[Pacemaker] CIB write-to-disk bug?

Thu Apr 8 09:54:56 EDT 2010

On Fri, Apr 2, 2010 at 4:16 PM, Alan Robertson <alanr at unix.sh> wrote:
>> Do it again, with higher log level.  Sorry, no time right now to rebuild
>> your exact thing with your exact gcc and stuff to look at your core file.
>
> You can just download the RPM and extract the objects.  That's what I used.

Spend half a day mirroring the RHEL54 tree and farting around with gdb
to try to get a sensible trace? Not likely.
And please tell me these aren't production machines, you really should
know better than to be using external/ssh outside of CTS.

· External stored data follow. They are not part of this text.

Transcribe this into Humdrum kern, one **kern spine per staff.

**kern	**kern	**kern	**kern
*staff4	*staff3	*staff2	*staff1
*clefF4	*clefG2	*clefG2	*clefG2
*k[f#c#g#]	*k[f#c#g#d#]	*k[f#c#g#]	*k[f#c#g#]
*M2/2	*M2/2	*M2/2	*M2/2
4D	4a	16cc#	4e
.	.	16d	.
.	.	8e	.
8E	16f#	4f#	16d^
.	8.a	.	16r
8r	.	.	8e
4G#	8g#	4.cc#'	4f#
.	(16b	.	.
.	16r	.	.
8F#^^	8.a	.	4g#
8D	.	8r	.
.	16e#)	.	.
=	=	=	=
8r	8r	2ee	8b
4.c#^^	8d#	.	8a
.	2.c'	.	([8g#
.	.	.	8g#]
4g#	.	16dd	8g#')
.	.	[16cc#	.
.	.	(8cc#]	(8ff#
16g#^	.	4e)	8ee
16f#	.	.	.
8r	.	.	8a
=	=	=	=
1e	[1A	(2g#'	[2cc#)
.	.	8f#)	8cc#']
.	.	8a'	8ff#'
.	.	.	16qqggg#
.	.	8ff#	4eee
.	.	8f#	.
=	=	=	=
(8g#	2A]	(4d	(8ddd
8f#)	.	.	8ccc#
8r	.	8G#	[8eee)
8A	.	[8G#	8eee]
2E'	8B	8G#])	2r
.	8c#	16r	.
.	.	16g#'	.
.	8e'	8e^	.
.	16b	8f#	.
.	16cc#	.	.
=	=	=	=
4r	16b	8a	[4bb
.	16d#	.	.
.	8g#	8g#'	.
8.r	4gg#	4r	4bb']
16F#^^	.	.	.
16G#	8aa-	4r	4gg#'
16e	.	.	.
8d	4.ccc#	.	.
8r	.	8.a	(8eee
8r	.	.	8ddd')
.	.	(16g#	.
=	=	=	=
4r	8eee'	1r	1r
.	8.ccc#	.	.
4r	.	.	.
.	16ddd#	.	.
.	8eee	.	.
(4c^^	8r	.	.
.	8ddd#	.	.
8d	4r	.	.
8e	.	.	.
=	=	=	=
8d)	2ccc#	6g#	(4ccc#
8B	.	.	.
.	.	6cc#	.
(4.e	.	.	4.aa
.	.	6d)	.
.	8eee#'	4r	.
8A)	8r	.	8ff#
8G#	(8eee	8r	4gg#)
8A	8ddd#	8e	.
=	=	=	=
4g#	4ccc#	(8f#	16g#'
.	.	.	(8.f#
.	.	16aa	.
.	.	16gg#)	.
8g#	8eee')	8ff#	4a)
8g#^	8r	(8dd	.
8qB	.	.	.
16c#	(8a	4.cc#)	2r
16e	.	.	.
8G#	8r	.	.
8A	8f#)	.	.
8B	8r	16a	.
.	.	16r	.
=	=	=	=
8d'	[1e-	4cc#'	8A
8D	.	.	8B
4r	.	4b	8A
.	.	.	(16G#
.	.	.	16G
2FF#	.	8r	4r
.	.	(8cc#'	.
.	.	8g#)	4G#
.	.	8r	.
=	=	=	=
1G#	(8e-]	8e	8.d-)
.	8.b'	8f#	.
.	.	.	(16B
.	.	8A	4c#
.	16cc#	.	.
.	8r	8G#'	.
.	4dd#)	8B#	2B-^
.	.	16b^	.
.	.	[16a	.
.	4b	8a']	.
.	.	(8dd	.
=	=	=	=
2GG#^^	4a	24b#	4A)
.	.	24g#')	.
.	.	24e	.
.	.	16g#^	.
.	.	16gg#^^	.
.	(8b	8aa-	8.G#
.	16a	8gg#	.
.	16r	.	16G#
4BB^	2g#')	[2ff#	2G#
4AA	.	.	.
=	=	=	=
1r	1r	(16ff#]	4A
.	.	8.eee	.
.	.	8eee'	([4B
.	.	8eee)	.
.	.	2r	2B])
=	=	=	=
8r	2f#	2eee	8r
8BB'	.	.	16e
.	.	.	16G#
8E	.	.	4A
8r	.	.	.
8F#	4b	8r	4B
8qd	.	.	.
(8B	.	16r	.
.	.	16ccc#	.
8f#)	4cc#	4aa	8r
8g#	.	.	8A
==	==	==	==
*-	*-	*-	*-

Back to the logs, it looks like the initial digest is incorrect.

Mar 31 19:02:52 vhost0384 cib: [13294]: info: write_cib_contents:
Wrote version 0.50.0 of the CIB to disk (digest:
316049fa7ee8d2e107573ce7cded07cf)
Mar 31 19:02:52 vhost0384 cib: [13294]: info: retrieveCib: Reading
cluster configuration from: /var/lib/heartbeat/crm/cib.uHFtAW (digest:
/var/lib/heartbeat/crm/cib.GUdD9T)
Mar 31 19:02:52 vhost0384 cib: [13294]: ERROR: validate_cib_digest:
Digest comparision failed: expected 316049fa7ee8d2e107573ce7cded07cf
(/var/lib/heartbeat/crm/cib.GUdD9T), calculated
0bac3440f5c42f0f37d22ea7dfe433e8

Based on cib.uHFtAW, the correct digest would appear to be the
calculated one and not the one written to cib.GUdD9T.
Absolutely no idea how that could be the case, is it repeatable?

I do notice though, that the location constraint is recorded in the
cib unformatted (indicating something is amiss):

    <rsc_location id="cli-standby-nginx-group" rsc="nginx-group"><rule
id="cli-standby-rule-nginx-group" score="-INFINITY"
boolean-op="and"><expression id="cli-standby-expr-nginx-group"
attribute="#uname" operation="eq" value="vhost0330"
type="string"/></rule></rsc_location></constraints>

and the addition of that constraint was also the change that triggered
the behavior.
It also looks related to the link lge posted.  Can you please verify
if your systems are affected by that bug.

How did you load it btw? There's no record of it in the logs.
This is why we prefer hb_reports containing the info from both machines.